Lo bueno: el sueldo. Un maquinista de Renfe con antigüedad cobra entre 35.000 y 50.000 euros brutos anuales dependiendo de los pluses (nocturnidad, festivos, tipo de servicio). Las oposiciones son difíciles pero una vez dentro eres funcionario (o laboral fijo en el caso de Renfe), con todas las ventajas que eso conlleva: estabilidad, 14 pagas, buenas vacaciones. También tienes pase de tren gratuito para ti y tu familia, que no es moco de pavo.
Lo malo: los turnos. Esto es lo que más pesa y lo que hace que mucha gente lo deje en los primeros años. Trabajas noches, madrugadas, fines de semana, festivos. Tu vida social se resiente muchísimo. Yo he perdido amistades porque nunca podía quedar cuando quedaban todos. Las relaciones de pareja también se complican, el índice de divorcios entre maquinistas es altísimo. No voy a decir cifras porque no las sé exactas pero conozco a muchos compañeros divorciados.
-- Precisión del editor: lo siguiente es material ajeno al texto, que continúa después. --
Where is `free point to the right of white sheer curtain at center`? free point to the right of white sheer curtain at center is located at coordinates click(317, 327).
Otro punto importante: la responsabilidad. Llevas cientos de vidas detrás y eso pesa. He tenido dos atropellos en 8 años (ambos suicidios en las vías) y te marcan para siempre. Renfe te da apoyo psicológico pero no es suficiente. Es algo de lo que no se habla mucho pero es una realidad del trabajo.
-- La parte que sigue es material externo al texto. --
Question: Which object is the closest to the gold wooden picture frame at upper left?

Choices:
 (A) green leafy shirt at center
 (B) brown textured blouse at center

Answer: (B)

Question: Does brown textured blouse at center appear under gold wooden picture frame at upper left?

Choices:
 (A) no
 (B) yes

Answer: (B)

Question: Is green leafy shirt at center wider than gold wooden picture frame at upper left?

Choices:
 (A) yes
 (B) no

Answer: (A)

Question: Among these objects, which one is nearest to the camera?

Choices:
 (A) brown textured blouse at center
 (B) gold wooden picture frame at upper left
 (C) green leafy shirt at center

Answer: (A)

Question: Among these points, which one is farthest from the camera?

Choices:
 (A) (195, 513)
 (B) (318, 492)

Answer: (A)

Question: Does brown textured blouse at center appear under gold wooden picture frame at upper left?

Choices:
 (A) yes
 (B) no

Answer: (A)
Las oposiciones en sí no son imposibles pero requieren dedicación. Hay una parte teórica (señalización, normativa ferroviaria, mecánica básica), una prueba psicotécnica bastante exigente y un reconocimiento médico. La formación posterior dura unos 9-12 meses. Si estáis pensando en presentaros, mi consejo es que lo hagáis con los ojos abiertos: es un buen trabajo pero no es para todo el mundo.